– Нет! За ними ходить не надо. Достаточно будет знать координаты этой… лазейки между нами и ими. – Он поскучнел. – По мне, лучше бы её не было. Вообще, я имею в виду. Мы же иногда думаем о них не совсем хорошо. Раз чужие, значит пришли к нам со злым умыслом. Некоторые ходоки так и считают, что именно они, а не перли-самоубийцы виноваты во всех пакостях, чинимых как на дороге времени, так и в реальном мире. Кроме того, многие уверены, что тарсены первыми нападают на ходоков… Да, и что, например, могу думать я, если они на меня напали, считая, что я иду в поле ходьбы один? И будь оно так, не знаю, чем бы для меня та встреча с ними закончилась.
– Но тогда зачем надо за ними следить? Высматривать, куда они уйдут? Ничего не понимаю! – сказал Иван.
Сегодня Симон был похож на того, который говорил ему о перлях в стенах института в будущем. Он тогда вот также почти жаловался, что всё не так и надо чего-то бояться.
– Чтобы знать, – сказал Щенек, так как Симон не торопился отвечать Ивану.
– Зачем? Покупают они, продают. Ну и пусть! Встретились, подрались, разошлись. У них свои заботы и дороги во времени, у нас тоже свои. Что нам делить? Увидели и забыли о них! Не так уж часто наши дороги пересекаются, чтобы портить друг другу жизнь.

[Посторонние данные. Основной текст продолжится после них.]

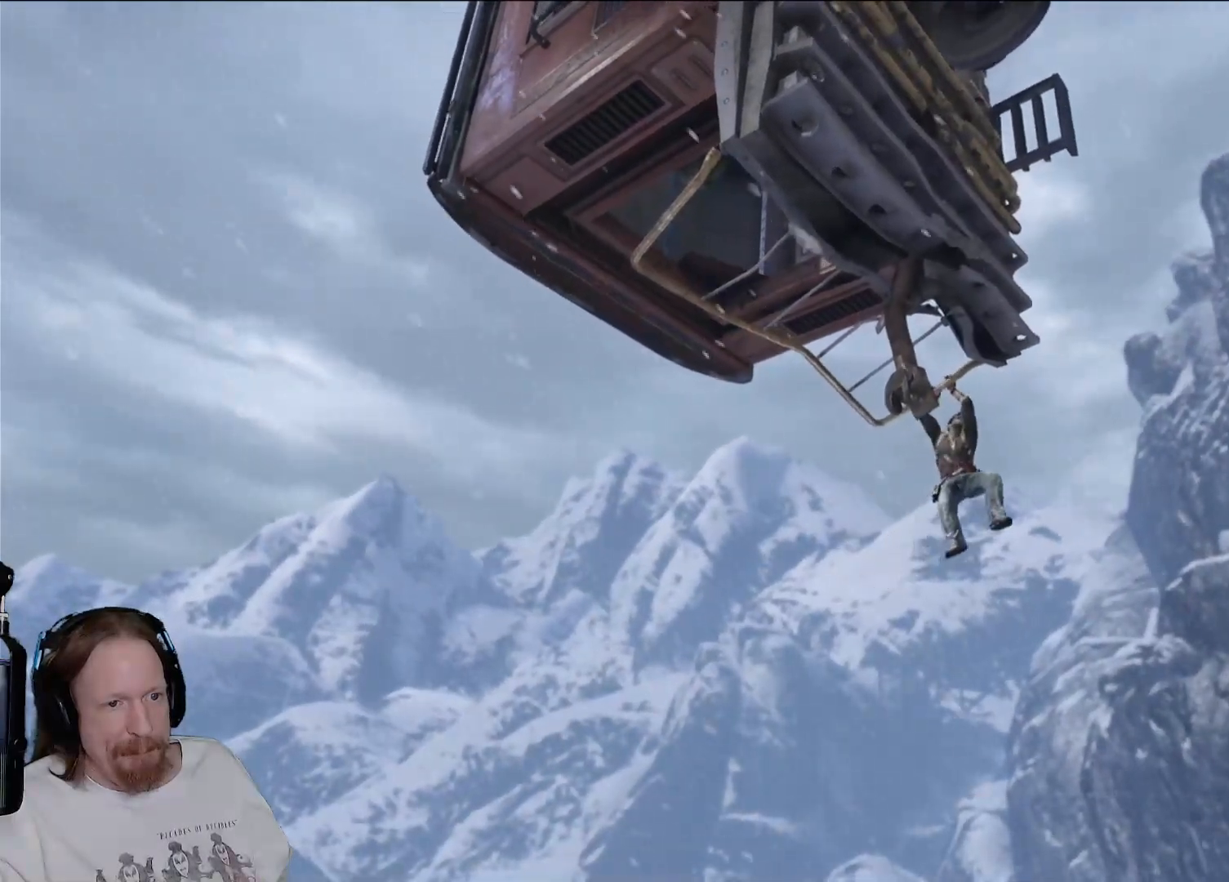
{"buttons": [], "left_stick": "right", "right_stick": "center", "events": []}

– Всё так, Ваня, если бы ты был прав, – наконец, сказал Симон. – Мы следим и ищем не ради противостояния с тарсенами. Здесь у нас нечто иное. Бóльшая часть поверхности планеты доступна ходокам повсеместно, где мы с высокой точностью можем выходить в намеченную точку зоха. В этой части поле ходьбы, за исключением двух-трёх временных периодов, открыто и практически безопасно. Но небольшой пятачок, в который входит Франция и часть Испании, всегда для нас был головной болью.
– Из-за тарсенов?
– Возможно, но не только. Есть в этом регионе нечто странное. Для нас, ходоков. Какая-то аномальная зона. Некоторые её называют призрачной. Существует она издавна. Здесь порой появляются закрытия, которых до того не было, хотя в реальном мире никаких особых проявлений не наблюдается. Ни наводнений, ни землетрясений, ни катастрофических ветров. Тишь и благодать, а в поле ходьбы – сигнал, что выходить из него либо нельзя, либо вообще нет возможности его покинуть и проявиться в реальном мире. Но это ещё терпимо. Но вот некоторые ходоки не могут здесь подолгу, иногда до года, становиться на дорогу времени. Представляешь?
– Броневиц? – спросил Щенек.
– Не только он. Скольких мы не знаем. Ты вспомни Мгаму. Принесло его сюда, а уйти не мог почти полтора года.
– Да. Сидел на этом острове… Как его сейчас называют?
– Там давно уже не остров.
– Но он-то сидел на острове.
Симон не стал развивать новую тему, вернулся к прежней.
– Таким ходокам приходиться уходить в те места, где они могут это сделать. А это не так-то просто сделать. В твоём настоящем можно сесть на поезд или лететь самолётом. Несколько часов и ты покинешь этот пятачок. А что делать ходокам прошлого? Дороги реального мира опасны и малопроходимые. Надо перемещаться на сотни километров через леса, болота… И, потом, куда?.. На пути у них другие страны, племена, народы… Впрочем, покончим с этим! Ты, Станислав, – обратился он к Щенеку, – собери наших сюда через полчаса. А ты, Ваня…
– Мне, пожалуй, пора. Пойду и вернусь часа на три. К этому времени они, наверное, уйдут, так что я где-нибудь там найду для себя укрытие и посмотрю, что произойдёт позже.
– Так, – одобрил решение Ивана Симон. – Только не зарывайся.
– Как получится.
Получилось не очень гладко, как это хотелось или мыслилось.
Проявляясь, Иван ожидал окунуться во мрак закрытого на ночь помещения, но здесь царил призрачный свет, исходящий от круга. Тёмная куча тюков, принесённая сюда днём, резко выделялась на его фоне.
Свет – не сумрак, – обрадовался Иван, – только подспорье.
У Щенека ни электрического фонаря, ни спичек не оказалось, а идти за ними в своё время Иван поленился, вот и был рад освещению.
Конечно, создаваемая песком круга светотень, искажала видимость. Тем не менее, Иван вскоре нашёл, как ему показалось, надёжное, хотя не совсем уютное, местечко в виде глубокого западка в стене почти под самым потолком. Лежать в нём, согнувшись в три погибели, было неудобно. Здесь скопилась влага, оставшаяся, может быть, ещё с зимы или после дождя из-за протечки кровли. Но ничего другого подходящего Иван больше не нашёл. Вот и залёг он, поджав ноги, как в засаде, памятной с войны.